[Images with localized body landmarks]
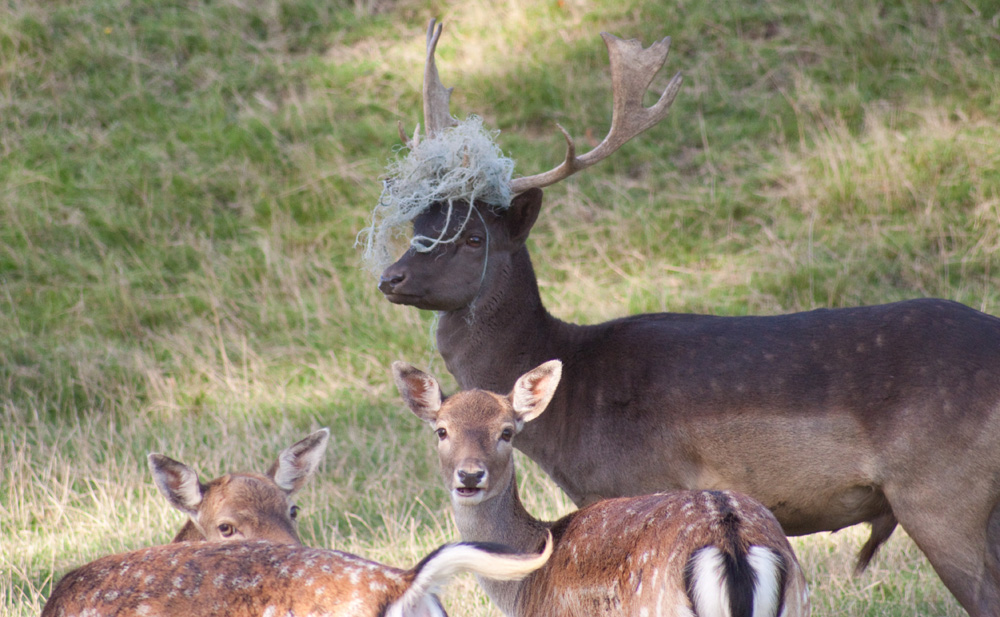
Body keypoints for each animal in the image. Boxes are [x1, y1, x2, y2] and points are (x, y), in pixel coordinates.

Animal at [394, 358, 808, 616]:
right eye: (442, 430)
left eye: (506, 432)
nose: (469, 475)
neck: (524, 593)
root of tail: (732, 545)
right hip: (800, 600)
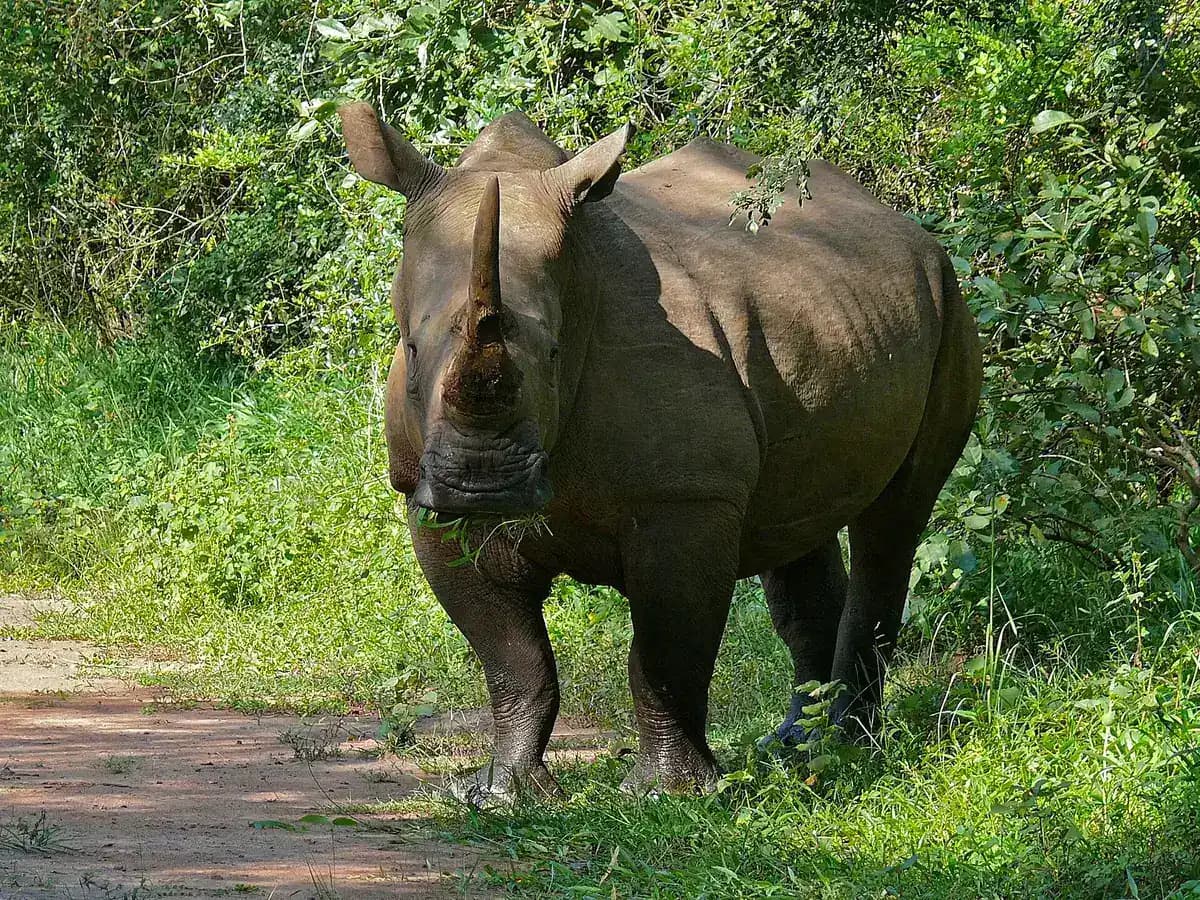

* Task brief:
Word for word, quote the lines above. Omit the pictures.

* Written answer:
Body keypoints for each animal in the image. Boxes are [x1, y1, x2, y2] and points are (x, y), in pixel coordinates.

Animal at [394, 358, 808, 616]:
right eye: (442, 430)
left eye: (506, 432)
nose: (469, 475)
neck: (524, 593)
root of tail: (732, 545)
right hip: (800, 600)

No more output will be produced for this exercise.